Корнет с убеждениями помялся было отвечать, однако ж отвечал:

— Хоть не 20, а почти столько.

— Вы с жаром говорили мне о труде, об уравнении состояний и прочее. Когда получите эти деньги, отдадите ли их бедным или распределите на коммуны?

— Это дело другое, — невольно вырвалось у коммуниста.

Покраснев от своей опрометчивости, он стал пощипывать усики и отделываться от заданного ему вопроса какими-то двусмысленными словами, в которых нельзя было добраться ни до какого заключения.

Студент сжал руку в кулачок, махнул им энергически, как будто вколачивая гвоздь молчания вместо того, чтобы ставить точку в конце своей речи, и, не сказав ни слова, отошел к кружку, сидевшему за столом, на котором шипел уже самовар.

В это время задребезжал колокольчик у входа квартиры.

— Не почтальон ли? — сказал Михайло Аполлоныч, — Марфа, Марфуша! Да, где ж она?

Служанка, стоявшая за несколько минут недалеко в ожидании приказаний господ, на этот раз отлучилась.

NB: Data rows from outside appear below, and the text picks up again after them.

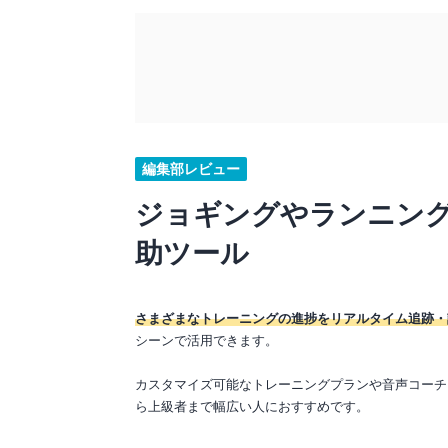
編集部レビュー
ジョギングやランニン
助ツール
さまざまなトレーニングの進捗をリアルタイム追跡・
シーンで活用できます。
カスタマイズ可能なトレーニングプランや音声コーチ
ら上級者まで幅広い人におすすめです。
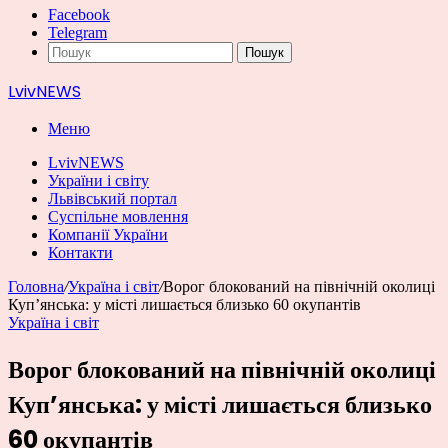
Facebook
Telegram
Пошук
LvivNEWS
Меню
LvivNEWS
України і світу
Львівський портал
Суспільне мовлення
Компанії України
Контакти
Головна
/
Україна і світ
/
Ворог блокований на північній околиці
Куп’янська: у місті лишається близько 60 окупантів
Україна і світ
Ворог блокований на північній околиці
Куп’янська: у місті лишається близько
60 окупантів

— Петруша, — только что проговорила Левкоева, но студент, догадываясь, что Петруша не двинется со своего места, поспешил туда, откуда слышался звонок.

У входных дверей стоял Владислав. Он с усмешкой глядел на четверку в наборной, тяжелой сбруе с цветными бантами в гривах и холках и бубенчиками. «Уж не женихова ли? — подумал он, — должно быть какой-нибудь фат!»

Дверь отворилась, перед ним предстал студентик с вопросом, кого ему нужно.

— Ранеевых.

— Они в саду, пожалуйте, я провожу вас.

— Знаю я этот сад, — угрюмо процедил сквозь зубы Владислав и широкими, спешными шагами опередил своего спутника.